*** Opening of Extract ***
On March 12, 1947, President Truman went before a joint session of Congress to declare that, the British government having concluded it could no longer provide Greece and Turkey with political, economic, or military assistance to contain Soviet aggression, the American government had to step into the breach. “The very existence of the Greek state,” the president announced in his request for $400 million in aid, “is today threatened by the terrorist activities of several thousand armed men, led by Communists. . . . It must be the policy of the United States to support free peoples who are resisting attempted subjugation by armed minorities or by outside pressures. . . . The free peoples of the world look to us for support in maintaining their freedoms.”
24

Kennedy was unalterably opposed to supplying military or financial assistance to Greece or Turkey. Instead of ratcheting up anti-Communist rhetoric and actions, he believed it advisable to try to negotiate with the Soviets. Anything was better than heightening tensions and pushing the world a step closer to another war.
*** Close of Extract ***
*** Opening of Dataset excerpts ***
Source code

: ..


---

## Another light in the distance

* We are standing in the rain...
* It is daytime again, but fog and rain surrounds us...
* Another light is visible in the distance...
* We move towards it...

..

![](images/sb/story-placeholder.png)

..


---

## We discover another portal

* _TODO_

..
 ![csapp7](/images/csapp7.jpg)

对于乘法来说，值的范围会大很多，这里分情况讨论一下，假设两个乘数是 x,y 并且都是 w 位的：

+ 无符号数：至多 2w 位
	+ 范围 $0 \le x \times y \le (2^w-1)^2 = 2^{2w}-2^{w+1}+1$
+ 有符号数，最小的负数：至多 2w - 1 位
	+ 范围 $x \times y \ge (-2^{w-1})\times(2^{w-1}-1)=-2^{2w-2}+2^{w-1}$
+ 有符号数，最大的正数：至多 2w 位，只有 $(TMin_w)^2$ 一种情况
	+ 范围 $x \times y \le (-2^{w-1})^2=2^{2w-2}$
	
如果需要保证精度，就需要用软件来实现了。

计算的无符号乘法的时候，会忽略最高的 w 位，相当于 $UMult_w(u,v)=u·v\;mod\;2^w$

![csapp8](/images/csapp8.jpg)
*** Close of Dataset excerpts ***
Exercise objective:
Translate this sentence from the passage about Truman's 1947 aid request into Spanish: "Anything was better than heightening tensions and pushing the world a step closer to another war."

Task output:
Cualquier cosa era mejor que aumentar las tensiones y acercar al mundo un paso más a otra guerra.